**TASK STATEMENT**
Given the material below, return only the lines starting at the line with "316 190 43.29" and ending at the line with "89 176 32.91", exactly as they appear.

• • • • • • •

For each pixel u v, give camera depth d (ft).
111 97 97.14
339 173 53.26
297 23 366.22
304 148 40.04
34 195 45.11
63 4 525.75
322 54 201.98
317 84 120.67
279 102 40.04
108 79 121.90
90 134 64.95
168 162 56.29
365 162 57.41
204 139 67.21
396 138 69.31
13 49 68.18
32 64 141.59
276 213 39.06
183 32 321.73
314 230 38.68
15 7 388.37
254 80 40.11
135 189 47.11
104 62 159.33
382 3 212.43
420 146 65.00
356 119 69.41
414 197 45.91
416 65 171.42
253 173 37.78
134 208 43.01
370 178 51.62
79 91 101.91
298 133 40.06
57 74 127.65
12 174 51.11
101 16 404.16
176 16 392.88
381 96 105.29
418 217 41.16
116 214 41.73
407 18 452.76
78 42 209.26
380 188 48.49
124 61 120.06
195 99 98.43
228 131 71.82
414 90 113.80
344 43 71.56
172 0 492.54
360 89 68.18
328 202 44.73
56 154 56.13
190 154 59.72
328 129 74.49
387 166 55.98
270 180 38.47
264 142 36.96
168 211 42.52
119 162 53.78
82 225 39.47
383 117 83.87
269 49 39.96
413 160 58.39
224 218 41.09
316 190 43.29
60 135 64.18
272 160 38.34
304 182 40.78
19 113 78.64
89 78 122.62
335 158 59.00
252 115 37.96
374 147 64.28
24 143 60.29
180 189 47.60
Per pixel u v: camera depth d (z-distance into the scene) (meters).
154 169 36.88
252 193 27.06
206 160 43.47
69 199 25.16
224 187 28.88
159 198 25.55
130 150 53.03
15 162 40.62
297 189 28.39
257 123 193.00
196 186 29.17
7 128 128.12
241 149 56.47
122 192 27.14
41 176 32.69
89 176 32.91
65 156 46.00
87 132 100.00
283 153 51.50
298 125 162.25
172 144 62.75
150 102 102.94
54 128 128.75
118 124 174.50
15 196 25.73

• • • • • • •

**RESPONSE BELOW**
316 190 43.29
60 135 64.18
272 160 38.34
304 182 40.78
19 113 78.64
89 78 122.62
335 158 59.00
252 115 37.96
374 147 64.28
24 143 60.29
180 189 47.60
Per pixel u v: camera depth d (z-distance into the scene) (meters).
154 169 36.88
252 193 27.06
206 160 43.47
69 199 25.16
224 187 28.88
159 198 25.55
130 150 53.03
15 162 40.62
297 189 28.39
257 123 193.00
196 186 29.17
7 128 128.12
241 149 56.47
122 192 27.14
41 176 32.69
89 176 32.91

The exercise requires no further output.